St Petersburg, Concert Hall

Tikhon Khrennikov. Into the Storm

opera in four acts (concert performance)

Born in the USSR

PERFORMERS:
Natalia: Natalia Pavlova
Lenka: Artyom Melikhov
Aksinia: Anna Kiknadze
Frol Baev: Yuri Yevchuk
Listrat: Yaroslav Petryanik
Storozhev: Andrei Serov
Afonka: Dinar Dzhusoev
Andrei: Nikolai Yemtsov
Kosova: Elizaveta Zakharova
Karas: Dmitry Koleushko
Antonov: Vitaly Dudkin


Ensemble of soloists of the Mariinsky Academy of Young Opera Singers
Chorus Master: Pavel Teplov
Musical Preparation: Larisa Gergieva

The Mariinsky Orchestra
Conductor: Pavel Petrenko


The songs of Tikhon Khrennikov (1913–2007), broadcast on regular occasions, have become part of our musical world. It is enough to recall the success of the film The Swineherd and the Shepherd or the post-war film Faithful Friends.
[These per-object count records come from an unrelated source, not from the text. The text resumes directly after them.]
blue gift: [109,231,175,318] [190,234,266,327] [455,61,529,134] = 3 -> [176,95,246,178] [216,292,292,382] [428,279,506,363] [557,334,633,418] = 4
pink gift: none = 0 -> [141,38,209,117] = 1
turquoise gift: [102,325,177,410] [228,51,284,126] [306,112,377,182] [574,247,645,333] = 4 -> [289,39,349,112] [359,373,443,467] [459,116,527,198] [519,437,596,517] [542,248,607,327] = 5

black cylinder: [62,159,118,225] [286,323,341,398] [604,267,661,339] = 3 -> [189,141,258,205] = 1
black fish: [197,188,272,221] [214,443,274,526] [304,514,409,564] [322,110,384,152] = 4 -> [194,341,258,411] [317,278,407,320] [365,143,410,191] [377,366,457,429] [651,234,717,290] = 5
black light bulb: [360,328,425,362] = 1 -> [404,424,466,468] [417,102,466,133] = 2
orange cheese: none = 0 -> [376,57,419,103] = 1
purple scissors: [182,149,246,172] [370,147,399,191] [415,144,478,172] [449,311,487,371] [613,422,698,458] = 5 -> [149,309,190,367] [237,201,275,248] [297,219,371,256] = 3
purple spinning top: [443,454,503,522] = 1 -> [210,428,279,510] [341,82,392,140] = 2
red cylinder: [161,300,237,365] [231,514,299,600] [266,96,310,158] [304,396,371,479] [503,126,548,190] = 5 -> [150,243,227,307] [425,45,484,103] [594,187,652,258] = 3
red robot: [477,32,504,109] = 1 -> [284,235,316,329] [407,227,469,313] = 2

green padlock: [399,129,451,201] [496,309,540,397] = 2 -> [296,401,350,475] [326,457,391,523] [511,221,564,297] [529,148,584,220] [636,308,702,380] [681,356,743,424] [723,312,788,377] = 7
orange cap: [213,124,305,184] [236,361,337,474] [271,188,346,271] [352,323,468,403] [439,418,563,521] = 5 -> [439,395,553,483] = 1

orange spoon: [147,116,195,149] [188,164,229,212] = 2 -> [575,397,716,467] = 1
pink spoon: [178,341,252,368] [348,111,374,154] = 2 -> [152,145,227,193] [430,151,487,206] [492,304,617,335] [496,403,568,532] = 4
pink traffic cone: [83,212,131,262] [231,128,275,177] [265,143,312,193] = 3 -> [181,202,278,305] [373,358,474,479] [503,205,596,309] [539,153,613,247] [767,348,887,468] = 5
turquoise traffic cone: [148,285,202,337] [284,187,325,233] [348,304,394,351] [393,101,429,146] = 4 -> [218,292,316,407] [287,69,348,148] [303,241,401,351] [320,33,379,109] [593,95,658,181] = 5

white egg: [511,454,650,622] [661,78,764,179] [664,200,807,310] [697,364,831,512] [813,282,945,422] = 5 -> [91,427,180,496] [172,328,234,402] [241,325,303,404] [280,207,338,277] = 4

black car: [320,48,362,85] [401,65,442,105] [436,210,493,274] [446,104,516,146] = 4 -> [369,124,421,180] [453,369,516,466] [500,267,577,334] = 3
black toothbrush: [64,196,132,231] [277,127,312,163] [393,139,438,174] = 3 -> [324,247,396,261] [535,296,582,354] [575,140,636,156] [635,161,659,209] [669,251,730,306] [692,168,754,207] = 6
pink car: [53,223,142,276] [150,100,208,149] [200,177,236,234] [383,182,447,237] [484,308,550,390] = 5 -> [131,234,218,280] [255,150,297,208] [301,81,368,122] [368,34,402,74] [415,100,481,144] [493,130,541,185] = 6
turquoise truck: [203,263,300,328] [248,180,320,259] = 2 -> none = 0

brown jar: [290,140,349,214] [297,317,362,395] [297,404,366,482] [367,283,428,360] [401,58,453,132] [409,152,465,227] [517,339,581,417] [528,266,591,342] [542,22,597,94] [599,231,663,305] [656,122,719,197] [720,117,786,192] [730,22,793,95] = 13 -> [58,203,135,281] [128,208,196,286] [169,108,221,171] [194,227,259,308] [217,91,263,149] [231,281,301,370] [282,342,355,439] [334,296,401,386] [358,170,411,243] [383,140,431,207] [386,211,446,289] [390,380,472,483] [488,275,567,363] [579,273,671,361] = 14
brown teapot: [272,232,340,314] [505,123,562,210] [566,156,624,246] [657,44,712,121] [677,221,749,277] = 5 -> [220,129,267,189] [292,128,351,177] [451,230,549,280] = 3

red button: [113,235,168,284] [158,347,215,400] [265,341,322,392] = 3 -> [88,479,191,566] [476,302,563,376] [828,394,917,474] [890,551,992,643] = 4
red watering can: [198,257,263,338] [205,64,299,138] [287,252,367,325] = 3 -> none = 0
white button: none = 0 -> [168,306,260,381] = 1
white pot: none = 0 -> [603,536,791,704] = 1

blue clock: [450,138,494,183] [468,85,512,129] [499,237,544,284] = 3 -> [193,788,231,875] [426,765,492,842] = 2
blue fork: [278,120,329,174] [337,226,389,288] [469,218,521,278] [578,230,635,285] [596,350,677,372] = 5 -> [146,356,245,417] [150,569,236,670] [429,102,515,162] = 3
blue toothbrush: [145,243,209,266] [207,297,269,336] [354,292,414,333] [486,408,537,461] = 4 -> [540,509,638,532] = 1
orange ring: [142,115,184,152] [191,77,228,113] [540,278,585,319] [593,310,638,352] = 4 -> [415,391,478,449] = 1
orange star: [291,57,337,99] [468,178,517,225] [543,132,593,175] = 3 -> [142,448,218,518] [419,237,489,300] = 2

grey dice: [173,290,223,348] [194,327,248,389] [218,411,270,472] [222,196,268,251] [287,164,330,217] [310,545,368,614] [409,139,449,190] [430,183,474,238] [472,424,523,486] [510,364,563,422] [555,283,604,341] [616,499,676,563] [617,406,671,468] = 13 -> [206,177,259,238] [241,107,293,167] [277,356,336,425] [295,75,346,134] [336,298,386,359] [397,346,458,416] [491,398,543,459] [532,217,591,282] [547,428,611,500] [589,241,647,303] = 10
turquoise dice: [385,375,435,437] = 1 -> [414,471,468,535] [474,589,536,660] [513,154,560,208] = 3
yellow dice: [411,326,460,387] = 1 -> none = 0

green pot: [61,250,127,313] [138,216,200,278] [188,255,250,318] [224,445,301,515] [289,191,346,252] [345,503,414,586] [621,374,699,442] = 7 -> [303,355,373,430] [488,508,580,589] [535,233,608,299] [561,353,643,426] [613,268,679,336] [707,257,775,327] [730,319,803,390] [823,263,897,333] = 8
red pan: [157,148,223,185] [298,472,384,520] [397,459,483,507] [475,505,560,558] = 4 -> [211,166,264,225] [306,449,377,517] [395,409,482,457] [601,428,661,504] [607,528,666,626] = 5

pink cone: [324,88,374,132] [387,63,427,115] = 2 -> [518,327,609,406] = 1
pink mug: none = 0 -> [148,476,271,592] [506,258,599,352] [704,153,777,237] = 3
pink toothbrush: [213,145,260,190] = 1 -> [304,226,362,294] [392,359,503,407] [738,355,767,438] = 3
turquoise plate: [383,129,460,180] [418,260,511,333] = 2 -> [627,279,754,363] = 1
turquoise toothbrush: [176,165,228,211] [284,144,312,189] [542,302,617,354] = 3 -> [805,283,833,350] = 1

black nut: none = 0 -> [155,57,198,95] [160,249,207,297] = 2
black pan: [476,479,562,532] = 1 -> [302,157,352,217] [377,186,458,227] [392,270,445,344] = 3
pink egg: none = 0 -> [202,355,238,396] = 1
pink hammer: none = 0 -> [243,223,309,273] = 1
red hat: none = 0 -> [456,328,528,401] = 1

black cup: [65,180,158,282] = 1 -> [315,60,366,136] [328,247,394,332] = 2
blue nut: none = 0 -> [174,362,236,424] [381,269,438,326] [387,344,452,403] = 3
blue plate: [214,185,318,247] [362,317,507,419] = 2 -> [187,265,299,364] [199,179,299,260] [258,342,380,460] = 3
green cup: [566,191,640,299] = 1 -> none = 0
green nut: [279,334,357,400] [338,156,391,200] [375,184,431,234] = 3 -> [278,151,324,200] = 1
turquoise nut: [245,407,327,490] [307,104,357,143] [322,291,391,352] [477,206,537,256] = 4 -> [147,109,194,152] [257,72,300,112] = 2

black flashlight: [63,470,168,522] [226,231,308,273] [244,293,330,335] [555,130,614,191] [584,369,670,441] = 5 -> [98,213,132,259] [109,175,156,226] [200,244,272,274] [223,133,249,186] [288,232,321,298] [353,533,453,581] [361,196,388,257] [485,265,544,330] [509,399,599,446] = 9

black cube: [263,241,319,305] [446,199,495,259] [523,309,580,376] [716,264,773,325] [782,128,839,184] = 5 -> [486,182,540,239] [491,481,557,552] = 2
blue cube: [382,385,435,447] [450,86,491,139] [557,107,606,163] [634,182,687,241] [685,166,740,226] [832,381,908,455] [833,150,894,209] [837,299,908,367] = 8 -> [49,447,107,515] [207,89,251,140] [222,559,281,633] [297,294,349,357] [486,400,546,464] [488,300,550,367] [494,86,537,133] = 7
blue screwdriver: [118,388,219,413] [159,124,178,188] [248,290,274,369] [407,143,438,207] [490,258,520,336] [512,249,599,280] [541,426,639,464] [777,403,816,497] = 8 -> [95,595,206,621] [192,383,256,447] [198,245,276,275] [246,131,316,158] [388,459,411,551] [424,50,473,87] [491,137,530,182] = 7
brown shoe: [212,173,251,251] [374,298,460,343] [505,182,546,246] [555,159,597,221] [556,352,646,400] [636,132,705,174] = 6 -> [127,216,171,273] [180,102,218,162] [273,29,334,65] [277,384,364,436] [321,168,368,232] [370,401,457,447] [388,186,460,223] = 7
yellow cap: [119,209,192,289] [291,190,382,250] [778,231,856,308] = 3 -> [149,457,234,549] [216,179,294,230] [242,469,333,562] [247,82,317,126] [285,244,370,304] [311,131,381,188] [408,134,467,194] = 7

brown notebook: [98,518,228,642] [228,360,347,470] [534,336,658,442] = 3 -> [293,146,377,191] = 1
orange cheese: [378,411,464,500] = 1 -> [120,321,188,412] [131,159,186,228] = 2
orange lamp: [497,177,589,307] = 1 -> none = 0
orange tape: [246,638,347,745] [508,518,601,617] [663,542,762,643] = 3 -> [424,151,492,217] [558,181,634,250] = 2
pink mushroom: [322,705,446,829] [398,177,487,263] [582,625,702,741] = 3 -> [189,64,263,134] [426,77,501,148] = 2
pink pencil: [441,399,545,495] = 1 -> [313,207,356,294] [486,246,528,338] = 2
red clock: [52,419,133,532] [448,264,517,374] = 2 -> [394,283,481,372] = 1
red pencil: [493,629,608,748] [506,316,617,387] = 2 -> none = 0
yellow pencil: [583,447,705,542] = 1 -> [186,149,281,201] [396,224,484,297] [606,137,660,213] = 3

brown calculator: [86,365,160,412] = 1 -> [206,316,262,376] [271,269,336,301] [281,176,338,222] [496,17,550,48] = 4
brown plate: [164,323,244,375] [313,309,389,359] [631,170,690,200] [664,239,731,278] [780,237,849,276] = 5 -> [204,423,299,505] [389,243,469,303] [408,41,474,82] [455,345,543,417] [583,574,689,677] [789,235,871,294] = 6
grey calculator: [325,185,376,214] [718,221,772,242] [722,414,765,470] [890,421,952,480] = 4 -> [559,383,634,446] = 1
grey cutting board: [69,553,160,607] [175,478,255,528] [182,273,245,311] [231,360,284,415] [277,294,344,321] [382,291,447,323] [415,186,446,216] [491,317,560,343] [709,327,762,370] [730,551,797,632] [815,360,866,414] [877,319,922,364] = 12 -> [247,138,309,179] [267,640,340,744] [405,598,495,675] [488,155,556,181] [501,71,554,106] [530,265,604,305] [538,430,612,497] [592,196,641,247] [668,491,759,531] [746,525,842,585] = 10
The composer’s popular and theatre works include music for Shakespeare’s comedy Much Ado about Nothing, the ballets The Hussars’ Ballade and With Love for Love, the operettas White Night and One Hundred Devils and One Girl and the operas Frol Skobeyev, The Golden Calf and The Mountain King.
Khrennikov began to compose the opera Into the Storm in 1936 following a commission from the Nemirovich-Danchenko Theatre. The libretto of the opera, based on Nikolai Virta’s novel Loneliness, narrates an episode from the civil war era  the events in a village of an Antonov-movement peasant uprising in Tambovshchina. Of course, these events are depicted in the spirit of the then Soviet ideology. It is equally important that Khrennikov’s opera, along with Ivan Dzerzhinsky’s And Quiet Flows the Don, emerged as officially approved aesthetics as an example of “socialist realism” and had to serve as a balance to the “formalist perversions” of the music of Shostakovich and Prokofiev. If one ignores the clear ideological cost of interpreting recent history and the struggle of aesthetic preferences before us we have a work that is talented in the way it depicts its characters and which has a notable melodic richness.
The choral episodes come with the song of the girls I’ll wear a White Dress and the marching song Ranks into Line, Close Ranks are interspersed with solos and ensemble scenes  such as the genre aria of Listrat The Accordion is Playing or Natasha and Lyonka’s love duet. Askinia’s motherly and heartfelt arioso The Falcons Have Flown cedes to Askinia, Lyonka and Listrat’s sad vocalise terzetto...
In the central third scene of the opera much space is dedicated to crowd scenes. On the other hand, the fourth scene is restrained in a lyric key  a non-speaking (off-stage) chorus cedes to Natasha’s mournful aria “Alone, alone, all day and night alone...” and Natasha and Lyonka’s scene in which he sings a simple cradle song to his beloved. And in the fifth scene we are faced with the energetic march-like song of Listrat while in the sixth scene we have the prolonged peasant chorus If We Could Plough Now, the Watchman’s song People Are Coming from the North, Lyonka’s fervent song There Is a Glimmer in the Forest and the final triumphant chorus We Will Remember Everything...
The opera was premiered on 31 May in 1939 in Moscow. The second version of the opera was presented in Moscow on 12 October 1952.